William G. Kaelin, Jr., MD, is the 2019 Nobel Prize
recipient in medicine or physiology.
In the late 1990s and early 2000s, Dana-Farber’s William G. Kaelin Jr., MD, and Sir Peter Ratcliffe of Oxford University showed that HIF proteins play a key role in cells’ ability to respond to changing oxygen levels — work for which they and Gregg Semenza, MD, PhD, of Johns Hopkins University received the 2019 Nobel Prize for Physiology or Medicine. They found that, when a certain protein is missing or malfunctioning, HIF proteins can accumulate and cause tumors to grow. Kaelin demonstrated that HIF2?, a member of the HIF family, drives some kidney cancers.
The discovery led to the development of a drug capable of blocking HIF2?. Known as belzutifan it was approved in 2021 by the U.S. Food and Drug Administration for adults with tumors associated with von Hippel-Lindau disease, a rare cancer susceptibility syndrome. Doctors at Dana-Farber/Boston Children’s knew the drug was being tested in adults with kidney cancers, and Kamihara sought Kaelin’s advice on its suitability for her young patient with Pacak-Zhuang syndrome. With approval from Dana-Farber and Boston Children’s institutional review boards, doctors ultimately prescribed it for the patient.

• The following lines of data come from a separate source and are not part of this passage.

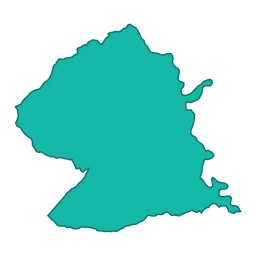 the district of Santa Helena de Goiás, Goiás, Brazil
{"feature_id": "56859067B47067738427104", "entity_name": "Santa Helena de Goiás", "entity_type": "district", "adm_level": 2, "iso_a3": "BRA", "parent_name": "Brazil", "parent_adm1": "Goiás", "projection": "albers", "projection_center": [-50.546, -17.788], "detail": "fine", "context": "isolated", "style": "filled", "palette": "teal", "viewbox_px": 256, "rotation_deg": 0, "n_neighbors": 0, "source": "geoboundaries", "source_scale": "gbopen_adm2", "svg_char_len": 4533}
<svg xmlns="http://www.w3.org/2000/svg" viewBox="0 0 256 256"><path d="M130.5,24.4L128.3,24.7L125.7,28.5L124.3,28.1L123.1,29.1L121.8,30.2L120.7,31.2L118.6,31.8L116.3,31.6L114.5,31.8L111.8,32.4L109.3,32.9L108.1,33.9L109.3,35.1L108.5,36.4L106.8,37.6L105.5,38.6L104.7,40.1L103.8,41.3L102.5,43.2L101.1,44.4L99.0,42.8L97.1,40.5L94.5,40.2L92.5,39.9L90.6,41.2L88.3,42.2L86.9,44.9L85.3,44.8L83.0,45.4L80.9,47.4L78.6,47.7L77.1,49.3L77.6,51.6L77.5,53.6L75.7,54.4L73.7,55.5L72.2,57.0L69.5,57.8L67.5,57.8L65.3,58.4L63.0,59.6L61.0,59.1L58.4,59.1L58.1,60.8L56.5,62.1L55.8,64.2L54.3,65.0L53.3,66.8L52.6,69.8L52.1,71.6L51.2,74.9L50.0,77.0L49.0,79.0L47.2,80.8L44.5,82.3L43.6,83.9L42.4,85.1L41.0,87.2L39.4,89.1L36.8,89.6L33.6,90.9L31.5,92.2L29.8,93.5L28.3,95.4L26.5,97.5L24.5,98.9L23.0,100.8L22.1,102.4L20.8,104.2L18.5,105.3L15.4,106.8L17.7,109.9L17.9,112.0L18.3,116.2L17.4,119.5L16.2,121.7L15.7,123.2L17.2,126.1L19.6,127.4L20.9,128.1L21.8,130.0L23.3,131.9L25.1,134.3L27.8,136.5L30.8,138.2L32.1,140.6L32.4,142.6L32.6,145.6L34.1,147.5L35.6,149.7L36.3,151.5L39.1,152.4L41.4,151.8L44.2,153.7L46.2,154.9L48.9,155.9L50.6,156.8L52.4,156.6L54.2,156.8L56.6,158.1L59.4,157.5L63.3,158.1L65.9,158.9L68.3,159.1L69.8,159.8L71.7,159.3L72.7,161.6L73.8,162.8L74.2,164.3L75.5,166.6L76.0,168.6L78.3,168.6L79.8,168.3L81.0,170.7L82.9,172.1L85.1,170.2L88.8,168.6L88.1,170.6L87.0,172.2L85.8,174.0L85.1,176.5L84.0,177.9L82.5,180.0L80.6,182.0L78.8,183.3L77.4,185.3L76.1,186.9L74.4,187.6L71.4,189.1L69.8,190.9L68.1,192.0L66.3,193.7L65.3,195.6L47.9,215.6L49.0,216.7L50.2,218.0L51.3,219.2L53.9,221.1L55.4,222.9L57.1,224.9L58.5,225.8L60.1,226.1L62.8,226.1L64.7,225.9L66.8,227.5L68.4,227.3L70.0,227.0L71.6,227.6L72.9,228.5L75.9,228.8L78.2,228.5L81.5,226.9L85.4,227.2L87.6,227.1L90.7,227.6L92.5,228.0L94.1,228.6L95.9,228.8L97.0,230.5L98.9,230.8L102.1,230.9L104.8,231.5L107.7,231.3L111.0,231.6L112.9,230.9L114.6,231.1L116.6,231.4L119.6,229.5L121.5,228.8L123.6,227.6L125.2,226.4L127.1,225.9L128.8,225.7L131.1,224.8L134.7,224.3L136.8,223.8L139.8,221.8L141.3,221.4L142.8,220.8L144.0,219.8L145.0,218.7L145.9,217.5L147.0,216.0L148.3,215.1L150.9,215.8L154.6,216.0L158.0,214.3L160.6,214.6L162.8,214.2L164.4,213.0L166.3,212.0L167.8,212.3L169.1,213.2L170.4,214.6L171.8,215.3L174.8,215.0L177.5,215.6L179.8,215.8L181.4,214.6L183.1,214.0L185.8,212.3L187.7,212.1L189.5,211.3L190.8,210.4L192.5,210.4L193.9,211.2L195.6,212.1L197.3,212.2L198.3,211.0L199.8,211.5L201.4,212.9L202.7,210.9L204.9,209.0L206.8,207.6L208.8,207.4L209.5,205.9L211.3,204.1L213.7,203.4L215.9,204.0L217.0,205.0L219.1,207.2L221.0,205.8L223.4,206.0L225.9,205.6L227.9,208.5L228.3,210.1L228.9,211.5L231.3,212.5L234.1,213.3L236.0,211.6L238.5,211.8L240.6,211.4L239.6,210.0L238.4,207.4L236.7,206.2L232.0,205.6L230.5,204.1L230.6,201.6L231.1,199.6L231.3,198.0L230.3,196.4L227.7,196.0L223.8,196.7L221.5,196.7L219.9,196.0L218.7,194.4L219.2,191.2L220.3,189.7L222.0,188.9L224.7,189.0L226.5,188.6L227.9,187.0L227.8,185.4L225.3,183.4L223.2,183.1L221.1,182.8L218.4,181.9L216.9,181.2L215.0,179.2L212.9,177.5L211.5,178.9L212.2,182.0L212.5,183.8L212.7,186.2L211.0,187.6L208.5,187.0L206.5,185.5L204.7,183.1L203.7,181.3L202.3,179.4L200.3,178.0L200.3,176.3L201.4,173.8L202.1,170.5L202.1,167.3L202.8,164.7L203.4,163.2L204.2,160.4L205.2,159.3L208.0,159.3L210.6,158.6L212.3,157.5L213.9,155.8L213.1,153.8L212.1,152.6L210.2,151.5L208.3,150.4L206.4,150.8L204.6,149.3L204.0,147.5L203.1,145.3L201.3,143.8L200.0,142.9L198.6,142.0L196.5,139.4L195.9,137.5L194.4,136.6L192.4,135.6L191.1,134.1L190.8,131.5L191.1,129.7L191.9,127.8L193.1,124.0L194.0,121.5L194.0,119.9L194.4,118.1L194.4,113.8L192.9,112.4L191.0,109.9L188.0,110.1L186.0,109.4L185.7,105.4L185.7,102.9L187.7,102.0L189.8,102.4L191.3,102.3L193.7,101.4L197.2,99.8L199.2,98.4L200.5,95.7L201.7,93.4L202.1,90.6L202.5,88.2L203.4,86.9L205.2,85.8L206.9,85.8L209.8,85.8L211.5,84.7L212.1,82.9L212.1,81.2L210.5,79.4L207.0,80.1L205.3,80.9L203.8,81.4L202.5,82.7L201.4,84.2L199.7,85.1L197.7,86.5L196.4,88.0L194.4,90.0L193.0,91.5L191.4,93.2L189.0,94.3L186.5,95.3L183.6,95.4L181.8,94.3L180.9,91.1L181.3,88.9L183.3,86.9L183.9,85.1L183.8,83.0L181.2,81.8L179.1,81.0L178.0,78.8L178.3,75.7L179.3,72.3L179.0,70.0L178.0,68.5L176.6,67.8L174.4,66.1L173.5,64.8L172.7,63.2L172.6,60.4L173.1,57.8L171.9,54.4L169.7,53.7L167.9,53.6L166.4,54.1L164.0,54.9L161.6,54.7L158.6,54.0L156.8,53.2L153.2,52.9L151.1,52.4L149.7,51.0L148.8,49.1L147.1,46.3L144.9,43.8L144.4,41.6L143.7,40.2L141.6,38.6L140.4,36.3L140.0,34.8L138.7,32.6L137.7,30.2L136.0,28.1L134.2,27.0L132.2,26.0L130.5,24.4Z" fill="#14b8a6" stroke="#0f766e" stroke-width="1.5"/></svg>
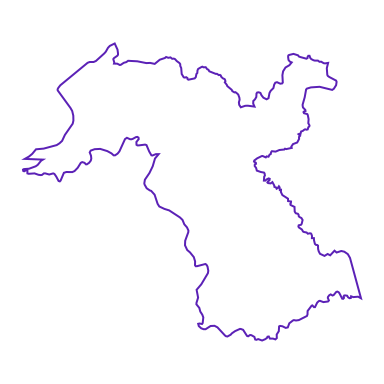 Nova Olinda do Norte, Amazonas, Brazil (Albers equal-area conic projection)
{"feature_id": "56859067B30922595397513", "entity_name": "Nova Olinda do Norte", "entity_type": "district", "adm_level": 2, "iso_a3": "BRA", "parent_name": "Brazil", "parent_adm1": "Amazonas", "projection": "albers", "projection_center": [-58.585, -4.027], "detail": "fine", "context": "isolated", "style": "outline", "palette": "violet", "viewbox_px": 384, "rotation_deg": 0, "n_neighbors": 0, "source": "geoboundaries", "source_scale": "gbopen_adm2", "svg_char_len": 5914}
<svg xmlns="http://www.w3.org/2000/svg" viewBox="0 0 384 384"><path d="M24.8,158.9L42.9,159.6L41.1,160.7L37.7,164.9L35.7,166.3L29.1,168.7L23.9,169.1L23.0,169.6L23.2,170.9L24.1,171.3L26.4,170.1L27.4,170.1L27.4,173.4L28.7,173.8L34.5,173.4L38.5,174.8L40.9,175.1L42.0,174.9L43.9,173.4L45.3,173.4L49.2,174.5L53.2,173.4L54.4,173.9L56.2,176.5L58.6,181.0L59.8,181.4L60.6,180.6L63.9,172.8L66.4,172.0L72.2,172.1L74.5,171.1L77.7,167.8L80.8,162.8L82.2,162.1L84.5,162.8L85.9,164.3L86.9,164.3L89.1,162.8L90.8,160.6L91.3,158.6L91.0,155.7L89.7,152.4L90.7,150.6L94.6,149.2L100.2,148.9L107.3,151.1L111.5,153.4L113.6,155.3L115.1,155.3L117.6,153.6L119.4,151.4L125.0,139.1L126.9,137.8L130.0,139.2L131.3,139.3L132.7,138.9L136.0,137.1L137.3,136.9L138.5,137.6L138.7,139.1L136.4,142.0L136.5,144.8L137.4,145.4L138.8,145.4L145.1,144.6L146.5,145.1L149.2,151.5L151.4,155.3L152.4,155.5L156.0,154.1L158.7,154.1L155.0,158.5L152.7,166.3L151.0,169.8L149.4,173.1L144.9,179.7L144.3,183.3L144.6,184.6L146.7,188.3L149.8,190.4L151.2,190.9L154.6,194.7L157.6,203.8L159.3,206.5L164.4,208.9L169.2,210.4L179.9,217.4L182.5,219.9L184.3,224.3L187.0,227.4L188.4,230.5L188.3,232.2L185.2,240.7L185.0,245.3L187.2,250.0L190.0,252.4L193.8,257.1L195.1,261.4L195.0,265.2L195.7,266.2L197.0,266.2L205.3,264.0L206.5,264.8L207.5,266.5L208.3,270.8L207.9,273.2L201.3,284.3L196.6,289.8L198.1,297.6L196.5,302.8L196.4,304.3L199.3,307.9L200.3,311.6L202.3,314.7L203.3,317.4L202.7,323.0L202.0,324.0L199.6,323.5L198.2,323.8L198.8,326.1L201.2,328.3L203.6,329.2L205.6,329.2L210.6,326.0L214.5,325.8L217.4,327.3L225.0,335.5L225.9,336.2L227.4,336.5L230.7,334.7L231.8,333.4L235.1,331.1L240.0,328.9L240.9,329.0L243.1,329.8L247.0,335.9L248.1,336.3L250.1,335.0L251.4,335.2L254.4,336.9L255.2,339.5L256.4,339.8L258.2,339.1L262.1,340.5L265.2,339.2L267.0,337.9L267.5,336.7L268.8,336.5L269.9,338.6L273.0,338.6L275.4,339.4L276.8,338.1L276.7,334.5L278.8,331.2L279.1,326.4L280.1,325.9L282.5,326.3L285.7,327.9L287.8,327.4L289.3,323.3L292.9,320.5L293.9,320.1L296.0,320.5L298.8,320.1L306.9,316.0L307.5,314.5L307.6,311.0L311.6,305.7L312.4,305.4L313.9,307.1L315.0,307.1L317.2,302.6L318.8,301.1L319.9,300.8L323.4,302.1L328.0,301.5L328.9,300.5L327.8,297.9L328.0,296.9L329.3,295.2L330.7,294.4L332.5,295.5L333.6,295.1L336.3,291.9L337.3,291.6L338.6,292.2L339.4,293.2L342.2,298.7L343.2,298.8L344.0,297.9L343.6,296.4L344.2,295.5L345.1,295.4L347.1,295.7L348.1,297.3L349.5,298.2L350.8,298.0L351.1,296.3L353.2,297.1L358.1,296.7L361.0,298.3L350.0,257.9L347.8,254.1L344.3,251.7L341.3,251.0L336.6,252.5L334.5,250.7L330.2,255.3L327.6,254.0L324.5,255.9L320.0,253.8L318.7,251.3L318.1,249.0L318.0,245.6L317.2,245.0L316.0,244.9L314.9,243.9L314.0,240.2L313.9,238.1L311.9,238.1L312.0,235.9L311.4,234.1L310.8,233.4L309.8,233.3L307.8,233.7L306.6,232.5L303.9,232.0L303.0,231.5L301.9,229.5L298.8,227.4L298.4,226.4L298.7,225.3L301.0,224.8L301.7,223.8L302.6,220.0L301.4,218.0L299.4,217.0L298.7,216.1L298.6,214.8L297.9,213.8L295.9,213.3L295.3,212.6L294.7,211.5L294.5,206.9L290.6,205.0L290.3,203.9L290.9,203.0L291.0,201.5L288.1,201.1L288.0,198.7L282.4,195.1L280.9,192.0L281.0,189.8L279.8,190.0L279.6,187.3L278.9,186.3L277.7,188.1L276.6,188.7L276.1,187.5L274.4,186.9L274.3,185.6L272.4,182.1L270.7,183.4L268.1,183.1L267.4,182.5L267.9,181.5L269.5,180.2L269.7,178.8L268.7,178.4L266.4,179.5L265.4,180.6L263.9,180.6L264.2,176.6L264.9,175.6L264.6,173.5L264.0,172.6L260.8,172.0L256.8,170.6L256.1,167.9L254.7,166.0L254.8,164.4L256.0,163.8L255.8,162.7L254.0,161.6L254.3,160.5L257.2,158.3L261.7,156.1L262.6,156.0L265.8,157.4L266.6,156.4L268.5,156.7L269.6,154.6L270.7,154.1L271.1,152.2L271.9,151.2L275.6,151.6L279.4,150.0L284.3,149.5L285.0,148.7L286.2,149.1L291.7,147.9L291.3,146.7L293.0,144.1L297.2,142.5L299.1,138.9L299.0,137.0L300.1,135.8L298.5,134.2L299.3,133.8L300.5,133.9L301.1,131.5L302.8,130.9L304.0,129.9L305.1,129.3L306.6,129.7L307.7,129.4L308.3,127.3L309.3,126.4L309.5,125.4L308.3,123.2L308.6,119.2L307.8,115.1L307.3,114.1L304.0,113.2L303.5,112.1L304.2,111.4L305.5,111.0L305.3,109.9L303.0,107.5L302.7,106.1L302.6,104.7L304.7,97.3L306.1,89.5L306.9,88.6L310.9,87.4L319.6,86.8L332.2,89.9L333.8,88.8L336.1,85.2L336.6,81.9L336.1,80.6L329.3,77.0L327.8,75.9L327.3,74.9L326.8,68.2L328.1,62.9L325.1,63.4L323.7,63.2L321.2,61.7L319.5,61.8L317.9,60.6L314.8,60.6L313.4,60.2L311.3,59.1L310.3,58.0L309.5,55.8L308.3,55.8L307.6,56.9L307.5,58.1L306.4,58.7L300.2,57.0L298.9,56.5L298.0,55.3L293.5,53.9L289.0,55.0L288.3,55.5L288.1,56.9L288.5,59.9L289.8,61.6L291.7,62.4L289.4,65.2L285.5,67.5L283.1,71.3L282.4,75.2L282.8,82.5L282.2,83.4L280.3,83.7L277.0,82.2L275.3,82.7L274.2,84.6L273.4,88.1L270.7,90.8L269.5,93.0L268.5,98.2L266.6,99.3L263.4,97.7L261.5,95.3L260.4,92.9L258.7,92.3L257.2,92.5L256.5,93.5L256.3,97.0L255.0,99.3L253.3,101.0L253.2,103.6L254.5,106.6L247.8,105.7L245.2,105.8L240.8,107.3L239.2,104.8L238.9,102.3L239.6,99.8L239.4,97.8L238.3,94.7L237.5,93.8L235.5,92.2L234.4,92.4L232.3,91.1L231.7,89.8L227.3,86.1L226.7,84.7L224.8,82.3L225.4,81.4L225.2,80.2L224.6,79.1L222.8,78.3L221.1,76.6L220.8,75.5L219.9,74.9L218.8,75.1L216.9,73.8L215.8,73.9L209.3,71.3L208.4,69.7L207.2,69.2L205.7,67.2L203.4,67.3L202.5,66.7L201.7,66.9L198.2,68.9L197.5,70.4L197.3,73.0L196.4,74.0L195.8,77.1L194.7,78.4L188.4,79.7L187.6,79.2L187.4,78.0L186.2,77.2L184.9,77.6L183.7,77.3L181.7,74.0L181.2,68.0L180.3,66.0L180.2,64.1L179.4,63.0L176.8,61.1L175.0,59.1L173.8,58.6L172.2,58.8L170.5,57.4L168.3,57.8L166.1,57.0L164.9,58.0L159.8,59.7L154.7,63.9L150.1,62.9L146.4,63.1L137.3,61.3L128.1,60.8L126.3,62.1L123.8,62.8L120.8,64.8L119.8,65.0L117.3,63.7L114.0,63.6L114.3,62.6L113.3,59.1L114.0,58.1L117.4,55.7L118.0,54.7L118.0,53.3L117.5,49.6L114.7,43.5L109.8,45.9L108.0,47.8L105.8,51.7L104.3,53.4L95.9,61.0L93.6,62.0L89.7,62.0L87.6,62.8L60.3,85.3L58.3,87.9L57.6,89.3L57.7,90.4L70.5,108.0L72.2,111.0L73.3,115.7L73.4,120.6L72.7,123.7L64.9,134.9L62.1,140.9L59.5,143.3L56.7,145.1L43.7,148.6L36.0,149.3L32.2,153.9L28.9,156.6L24.8,158.9Z" fill="none" stroke="#5b21b6" stroke-width="2"/></svg>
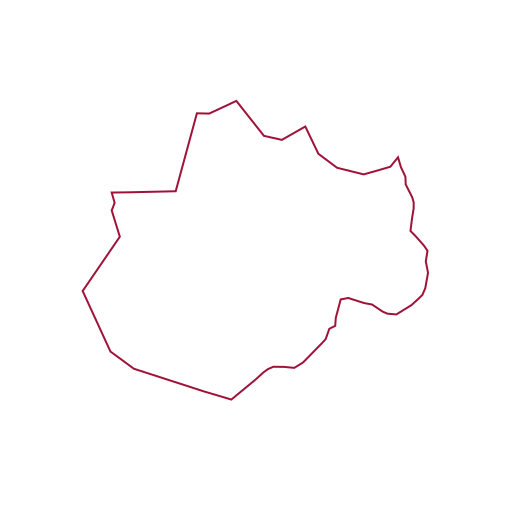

At the time, scans showed she had a sizable, growing mass above her kidney and three smaller ones in her abdomen. She had recurrent headaches, a resurgence of high blood pressure, worsening polycythemia, and was back to needing blood draws for relief.
The drug had an almost immediate effect. Nine days after beginning belzutifan, the patient’s blood levels of two substances associated with paragangliomas dropped by more than two-thirds. Her polycythemia subsided quickly: in just over two weeks, her hemoglobin level was normal. Her headaches and hypertension were gone. Her tumor masses began to shrink, and now, two years into treatment, they’ve either vanished or shrunk to a fraction of their original size. The side effects have been generally mild.
Today, the patient is “doing great,” Kamihara says. “She’s in college and is studying to become a nurse.”